Collected data
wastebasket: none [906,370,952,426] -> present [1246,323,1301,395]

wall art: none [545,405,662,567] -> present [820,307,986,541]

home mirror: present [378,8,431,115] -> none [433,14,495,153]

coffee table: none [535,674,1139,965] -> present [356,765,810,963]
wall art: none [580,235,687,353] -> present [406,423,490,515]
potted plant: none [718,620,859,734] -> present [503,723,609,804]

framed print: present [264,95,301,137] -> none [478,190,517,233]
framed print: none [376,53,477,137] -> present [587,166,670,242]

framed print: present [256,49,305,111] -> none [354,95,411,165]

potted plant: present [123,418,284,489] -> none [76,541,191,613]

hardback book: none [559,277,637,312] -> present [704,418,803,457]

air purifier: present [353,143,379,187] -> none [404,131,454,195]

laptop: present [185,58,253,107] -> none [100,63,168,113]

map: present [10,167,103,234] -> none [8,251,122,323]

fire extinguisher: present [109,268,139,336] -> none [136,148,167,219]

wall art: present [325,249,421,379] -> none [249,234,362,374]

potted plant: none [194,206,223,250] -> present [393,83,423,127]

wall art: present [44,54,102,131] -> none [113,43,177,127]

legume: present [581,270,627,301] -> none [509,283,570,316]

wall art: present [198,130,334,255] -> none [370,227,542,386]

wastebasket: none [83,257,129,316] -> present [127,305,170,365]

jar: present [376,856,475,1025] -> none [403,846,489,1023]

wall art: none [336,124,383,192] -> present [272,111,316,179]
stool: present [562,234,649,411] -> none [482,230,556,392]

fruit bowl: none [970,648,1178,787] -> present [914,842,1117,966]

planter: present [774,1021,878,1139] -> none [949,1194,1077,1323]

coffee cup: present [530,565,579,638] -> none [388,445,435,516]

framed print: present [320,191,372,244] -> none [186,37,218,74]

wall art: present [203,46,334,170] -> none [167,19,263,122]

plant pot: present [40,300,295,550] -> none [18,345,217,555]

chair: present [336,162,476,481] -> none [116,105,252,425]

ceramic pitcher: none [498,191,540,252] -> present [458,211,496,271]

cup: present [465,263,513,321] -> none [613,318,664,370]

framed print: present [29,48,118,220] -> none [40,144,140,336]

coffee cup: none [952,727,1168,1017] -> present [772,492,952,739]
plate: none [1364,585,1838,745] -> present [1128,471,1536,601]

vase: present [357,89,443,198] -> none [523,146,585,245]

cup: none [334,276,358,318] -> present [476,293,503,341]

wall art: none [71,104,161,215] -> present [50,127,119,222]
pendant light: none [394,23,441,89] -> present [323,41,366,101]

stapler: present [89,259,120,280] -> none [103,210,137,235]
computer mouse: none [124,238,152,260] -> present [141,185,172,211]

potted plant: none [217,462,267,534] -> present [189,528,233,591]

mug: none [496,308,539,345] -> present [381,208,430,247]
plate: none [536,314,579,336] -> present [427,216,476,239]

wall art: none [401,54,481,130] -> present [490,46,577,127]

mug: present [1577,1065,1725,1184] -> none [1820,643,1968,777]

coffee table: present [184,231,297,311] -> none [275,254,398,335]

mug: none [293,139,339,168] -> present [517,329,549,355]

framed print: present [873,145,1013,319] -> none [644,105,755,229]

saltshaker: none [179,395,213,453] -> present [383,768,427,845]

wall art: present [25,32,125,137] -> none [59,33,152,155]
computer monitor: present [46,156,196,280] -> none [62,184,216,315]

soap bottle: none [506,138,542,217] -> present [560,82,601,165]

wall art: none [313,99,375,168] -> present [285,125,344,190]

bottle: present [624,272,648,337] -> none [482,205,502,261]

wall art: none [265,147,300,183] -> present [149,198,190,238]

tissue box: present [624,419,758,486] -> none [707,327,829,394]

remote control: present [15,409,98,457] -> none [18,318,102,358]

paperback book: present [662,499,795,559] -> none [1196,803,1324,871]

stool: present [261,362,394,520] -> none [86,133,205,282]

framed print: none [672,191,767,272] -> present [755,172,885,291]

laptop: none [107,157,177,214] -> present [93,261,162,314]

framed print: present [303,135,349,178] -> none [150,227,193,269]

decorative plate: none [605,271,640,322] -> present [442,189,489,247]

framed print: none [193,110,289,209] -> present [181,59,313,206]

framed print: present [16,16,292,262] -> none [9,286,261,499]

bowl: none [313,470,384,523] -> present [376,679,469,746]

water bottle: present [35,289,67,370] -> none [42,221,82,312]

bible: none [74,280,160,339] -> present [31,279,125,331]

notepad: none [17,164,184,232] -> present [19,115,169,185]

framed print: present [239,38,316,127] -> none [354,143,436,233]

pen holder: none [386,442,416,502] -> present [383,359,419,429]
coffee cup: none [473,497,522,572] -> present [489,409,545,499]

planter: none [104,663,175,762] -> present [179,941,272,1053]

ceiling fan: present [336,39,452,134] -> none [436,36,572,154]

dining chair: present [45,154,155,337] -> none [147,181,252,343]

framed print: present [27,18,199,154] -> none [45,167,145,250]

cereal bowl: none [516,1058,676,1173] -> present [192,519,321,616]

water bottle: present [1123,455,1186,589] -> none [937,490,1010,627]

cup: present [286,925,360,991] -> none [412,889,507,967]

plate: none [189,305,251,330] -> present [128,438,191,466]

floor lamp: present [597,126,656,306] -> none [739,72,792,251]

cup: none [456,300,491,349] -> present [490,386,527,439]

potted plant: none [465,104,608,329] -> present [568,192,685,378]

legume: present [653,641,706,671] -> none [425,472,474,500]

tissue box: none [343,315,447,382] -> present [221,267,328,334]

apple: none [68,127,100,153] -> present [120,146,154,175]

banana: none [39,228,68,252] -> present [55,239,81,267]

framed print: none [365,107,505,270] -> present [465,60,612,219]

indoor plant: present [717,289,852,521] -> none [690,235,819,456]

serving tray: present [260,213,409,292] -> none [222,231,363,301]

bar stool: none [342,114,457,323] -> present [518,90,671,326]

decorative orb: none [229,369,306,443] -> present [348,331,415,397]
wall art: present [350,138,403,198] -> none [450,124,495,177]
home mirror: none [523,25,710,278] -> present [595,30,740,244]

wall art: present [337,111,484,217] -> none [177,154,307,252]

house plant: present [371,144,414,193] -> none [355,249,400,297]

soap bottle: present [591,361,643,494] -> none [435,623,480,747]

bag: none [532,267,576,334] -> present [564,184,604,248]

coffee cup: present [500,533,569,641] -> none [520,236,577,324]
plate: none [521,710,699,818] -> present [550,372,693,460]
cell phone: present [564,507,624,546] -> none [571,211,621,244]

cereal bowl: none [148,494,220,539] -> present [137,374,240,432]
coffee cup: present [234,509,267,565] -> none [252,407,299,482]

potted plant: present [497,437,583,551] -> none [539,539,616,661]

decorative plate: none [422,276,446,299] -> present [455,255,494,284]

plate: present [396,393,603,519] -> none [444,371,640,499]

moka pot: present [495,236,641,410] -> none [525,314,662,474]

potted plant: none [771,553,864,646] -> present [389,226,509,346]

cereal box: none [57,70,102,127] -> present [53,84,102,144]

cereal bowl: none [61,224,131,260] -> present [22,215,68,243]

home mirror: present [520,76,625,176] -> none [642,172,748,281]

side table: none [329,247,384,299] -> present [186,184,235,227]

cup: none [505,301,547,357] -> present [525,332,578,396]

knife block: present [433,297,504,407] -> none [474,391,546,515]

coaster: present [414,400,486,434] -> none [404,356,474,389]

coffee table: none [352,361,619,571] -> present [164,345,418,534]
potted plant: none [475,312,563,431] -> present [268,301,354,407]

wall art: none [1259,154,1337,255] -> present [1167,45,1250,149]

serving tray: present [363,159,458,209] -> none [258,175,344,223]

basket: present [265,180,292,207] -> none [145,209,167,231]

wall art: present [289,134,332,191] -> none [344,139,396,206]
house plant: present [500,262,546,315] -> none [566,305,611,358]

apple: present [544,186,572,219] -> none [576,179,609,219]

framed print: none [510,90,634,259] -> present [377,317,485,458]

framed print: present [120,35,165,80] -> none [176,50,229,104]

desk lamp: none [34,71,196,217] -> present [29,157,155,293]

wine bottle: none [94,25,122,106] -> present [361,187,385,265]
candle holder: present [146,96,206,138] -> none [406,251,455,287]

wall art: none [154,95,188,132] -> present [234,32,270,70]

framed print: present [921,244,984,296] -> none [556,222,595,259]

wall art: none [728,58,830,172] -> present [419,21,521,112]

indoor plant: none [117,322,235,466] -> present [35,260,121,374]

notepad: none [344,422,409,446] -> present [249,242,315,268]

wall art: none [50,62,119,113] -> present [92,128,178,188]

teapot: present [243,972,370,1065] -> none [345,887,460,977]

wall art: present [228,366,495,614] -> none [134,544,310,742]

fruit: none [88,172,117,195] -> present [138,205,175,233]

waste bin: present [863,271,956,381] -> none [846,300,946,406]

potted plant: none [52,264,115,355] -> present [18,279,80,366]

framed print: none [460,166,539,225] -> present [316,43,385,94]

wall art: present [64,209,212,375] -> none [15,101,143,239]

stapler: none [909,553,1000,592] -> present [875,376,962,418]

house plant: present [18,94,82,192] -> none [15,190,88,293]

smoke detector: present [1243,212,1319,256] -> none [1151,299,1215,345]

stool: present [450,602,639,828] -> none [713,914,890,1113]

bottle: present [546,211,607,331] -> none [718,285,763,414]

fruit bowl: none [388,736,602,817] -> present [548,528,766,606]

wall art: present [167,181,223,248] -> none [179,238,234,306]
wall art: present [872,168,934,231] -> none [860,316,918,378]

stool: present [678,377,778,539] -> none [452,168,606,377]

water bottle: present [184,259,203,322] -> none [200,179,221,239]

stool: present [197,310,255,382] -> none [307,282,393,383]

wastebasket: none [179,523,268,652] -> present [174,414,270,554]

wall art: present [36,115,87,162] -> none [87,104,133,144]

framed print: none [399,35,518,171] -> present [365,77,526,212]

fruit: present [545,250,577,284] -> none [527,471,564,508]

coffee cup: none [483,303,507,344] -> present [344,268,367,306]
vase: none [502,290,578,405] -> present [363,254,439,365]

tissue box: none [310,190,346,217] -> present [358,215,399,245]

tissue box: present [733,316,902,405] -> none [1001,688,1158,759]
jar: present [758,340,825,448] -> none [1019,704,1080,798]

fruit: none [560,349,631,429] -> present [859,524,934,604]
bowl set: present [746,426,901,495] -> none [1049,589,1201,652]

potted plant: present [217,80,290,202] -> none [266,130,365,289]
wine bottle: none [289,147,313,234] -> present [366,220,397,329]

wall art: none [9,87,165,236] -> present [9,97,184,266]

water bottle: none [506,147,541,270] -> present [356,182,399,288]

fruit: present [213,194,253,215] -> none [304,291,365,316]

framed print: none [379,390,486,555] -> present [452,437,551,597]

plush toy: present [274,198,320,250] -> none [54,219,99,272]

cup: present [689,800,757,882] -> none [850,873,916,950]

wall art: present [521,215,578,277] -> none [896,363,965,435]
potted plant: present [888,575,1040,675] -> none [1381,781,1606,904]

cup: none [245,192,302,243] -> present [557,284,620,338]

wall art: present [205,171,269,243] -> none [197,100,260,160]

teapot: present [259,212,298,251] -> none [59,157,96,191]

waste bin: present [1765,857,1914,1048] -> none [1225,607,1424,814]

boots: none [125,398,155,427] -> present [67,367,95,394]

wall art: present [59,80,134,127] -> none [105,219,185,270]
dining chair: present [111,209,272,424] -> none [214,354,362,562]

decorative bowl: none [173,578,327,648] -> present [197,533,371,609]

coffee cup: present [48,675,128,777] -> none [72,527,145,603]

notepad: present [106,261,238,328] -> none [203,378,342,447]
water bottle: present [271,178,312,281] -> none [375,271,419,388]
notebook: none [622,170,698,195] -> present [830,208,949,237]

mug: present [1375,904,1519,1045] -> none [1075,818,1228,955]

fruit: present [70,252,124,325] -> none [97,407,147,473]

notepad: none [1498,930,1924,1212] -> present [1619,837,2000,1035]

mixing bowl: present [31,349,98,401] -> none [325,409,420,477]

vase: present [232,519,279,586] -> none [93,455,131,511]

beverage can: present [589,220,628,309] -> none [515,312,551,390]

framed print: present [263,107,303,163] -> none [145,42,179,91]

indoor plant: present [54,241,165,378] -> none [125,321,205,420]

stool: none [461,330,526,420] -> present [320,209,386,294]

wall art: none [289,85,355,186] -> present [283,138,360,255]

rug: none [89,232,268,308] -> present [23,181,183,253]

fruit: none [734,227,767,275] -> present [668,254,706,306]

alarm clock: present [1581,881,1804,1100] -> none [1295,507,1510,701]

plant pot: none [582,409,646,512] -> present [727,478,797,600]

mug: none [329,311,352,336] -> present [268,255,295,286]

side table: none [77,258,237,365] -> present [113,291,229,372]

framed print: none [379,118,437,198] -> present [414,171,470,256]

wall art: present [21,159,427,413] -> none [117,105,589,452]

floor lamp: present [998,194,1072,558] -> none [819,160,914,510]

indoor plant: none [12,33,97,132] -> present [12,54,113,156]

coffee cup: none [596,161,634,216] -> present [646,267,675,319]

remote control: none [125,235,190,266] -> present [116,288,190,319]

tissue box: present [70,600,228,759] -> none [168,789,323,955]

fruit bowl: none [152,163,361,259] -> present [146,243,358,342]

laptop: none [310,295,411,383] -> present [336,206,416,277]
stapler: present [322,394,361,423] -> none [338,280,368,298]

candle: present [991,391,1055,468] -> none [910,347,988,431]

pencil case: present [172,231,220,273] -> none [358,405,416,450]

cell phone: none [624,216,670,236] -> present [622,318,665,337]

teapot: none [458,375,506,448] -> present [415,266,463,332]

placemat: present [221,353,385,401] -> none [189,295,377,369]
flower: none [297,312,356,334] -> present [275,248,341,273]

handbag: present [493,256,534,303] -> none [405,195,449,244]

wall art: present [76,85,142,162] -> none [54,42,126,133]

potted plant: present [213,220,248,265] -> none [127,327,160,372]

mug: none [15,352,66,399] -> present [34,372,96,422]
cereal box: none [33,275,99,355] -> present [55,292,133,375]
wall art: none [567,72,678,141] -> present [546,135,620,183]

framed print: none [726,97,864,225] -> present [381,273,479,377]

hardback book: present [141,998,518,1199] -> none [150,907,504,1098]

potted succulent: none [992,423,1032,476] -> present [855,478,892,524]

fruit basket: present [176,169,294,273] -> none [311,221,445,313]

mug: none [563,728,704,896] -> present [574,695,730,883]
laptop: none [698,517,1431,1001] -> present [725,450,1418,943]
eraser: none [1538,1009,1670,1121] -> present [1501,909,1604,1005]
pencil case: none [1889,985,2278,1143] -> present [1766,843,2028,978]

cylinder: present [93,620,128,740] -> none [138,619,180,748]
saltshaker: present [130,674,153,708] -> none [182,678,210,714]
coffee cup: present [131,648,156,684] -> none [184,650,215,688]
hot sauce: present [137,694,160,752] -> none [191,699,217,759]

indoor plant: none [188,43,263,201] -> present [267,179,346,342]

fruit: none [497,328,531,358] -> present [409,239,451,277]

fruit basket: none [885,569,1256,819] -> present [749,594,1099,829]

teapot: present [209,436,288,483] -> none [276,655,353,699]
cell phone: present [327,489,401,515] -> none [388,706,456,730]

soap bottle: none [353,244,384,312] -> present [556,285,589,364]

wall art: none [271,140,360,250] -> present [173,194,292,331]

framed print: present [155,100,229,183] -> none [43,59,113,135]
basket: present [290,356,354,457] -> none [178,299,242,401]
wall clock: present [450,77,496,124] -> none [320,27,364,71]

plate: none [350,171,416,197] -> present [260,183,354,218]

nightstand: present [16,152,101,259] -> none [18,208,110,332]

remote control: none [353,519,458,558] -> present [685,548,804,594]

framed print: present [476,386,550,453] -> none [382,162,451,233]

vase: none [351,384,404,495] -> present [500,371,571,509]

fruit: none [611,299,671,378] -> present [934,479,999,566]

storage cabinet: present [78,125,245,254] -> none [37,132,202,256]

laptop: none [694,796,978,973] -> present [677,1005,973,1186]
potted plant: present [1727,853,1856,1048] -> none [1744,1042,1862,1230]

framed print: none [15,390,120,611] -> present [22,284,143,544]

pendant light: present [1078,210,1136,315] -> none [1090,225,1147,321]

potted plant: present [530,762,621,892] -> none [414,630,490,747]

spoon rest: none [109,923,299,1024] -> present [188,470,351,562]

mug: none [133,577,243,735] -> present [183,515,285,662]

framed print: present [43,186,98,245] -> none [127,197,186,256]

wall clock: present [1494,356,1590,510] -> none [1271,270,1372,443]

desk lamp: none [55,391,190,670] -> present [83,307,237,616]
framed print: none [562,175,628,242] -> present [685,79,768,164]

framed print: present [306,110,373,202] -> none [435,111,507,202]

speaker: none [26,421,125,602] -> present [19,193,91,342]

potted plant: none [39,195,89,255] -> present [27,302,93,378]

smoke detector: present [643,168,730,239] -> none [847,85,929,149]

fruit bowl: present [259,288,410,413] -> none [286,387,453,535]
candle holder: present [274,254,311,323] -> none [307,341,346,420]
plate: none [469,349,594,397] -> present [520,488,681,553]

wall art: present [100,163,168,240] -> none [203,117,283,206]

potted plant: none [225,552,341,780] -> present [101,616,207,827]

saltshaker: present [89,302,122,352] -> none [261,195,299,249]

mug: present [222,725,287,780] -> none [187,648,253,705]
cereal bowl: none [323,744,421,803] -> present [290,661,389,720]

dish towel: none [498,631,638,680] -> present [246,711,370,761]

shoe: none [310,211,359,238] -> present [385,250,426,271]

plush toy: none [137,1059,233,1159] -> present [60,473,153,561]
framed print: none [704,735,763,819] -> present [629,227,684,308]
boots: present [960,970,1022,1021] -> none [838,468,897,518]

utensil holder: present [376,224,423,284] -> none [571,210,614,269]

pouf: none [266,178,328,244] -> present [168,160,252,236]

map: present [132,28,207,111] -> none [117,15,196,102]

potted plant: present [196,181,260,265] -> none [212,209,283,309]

### [What needs to be done]
Taking the entries above, restate exactly those lines that fall between the line with "plate: none [536,314,579,336]" and the line with "computer monitor: present", keeping both of those lines too.

### [Task response]
plate: none [536,314,579,336] -> present [427,216,476,239]

wall art: none [401,54,481,130] -> present [490,46,577,127]

mug: present [1577,1065,1725,1184] -> none [1820,643,1968,777]

coffee table: present [184,231,297,311] -> none [275,254,398,335]

mug: none [293,139,339,168] -> present [517,329,549,355]

framed print: present [873,145,1013,319] -> none [644,105,755,229]

saltshaker: none [179,395,213,453] -> present [383,768,427,845]

wall art: present [25,32,125,137] -> none [59,33,152,155]
computer monitor: present [46,156,196,280] -> none [62,184,216,315]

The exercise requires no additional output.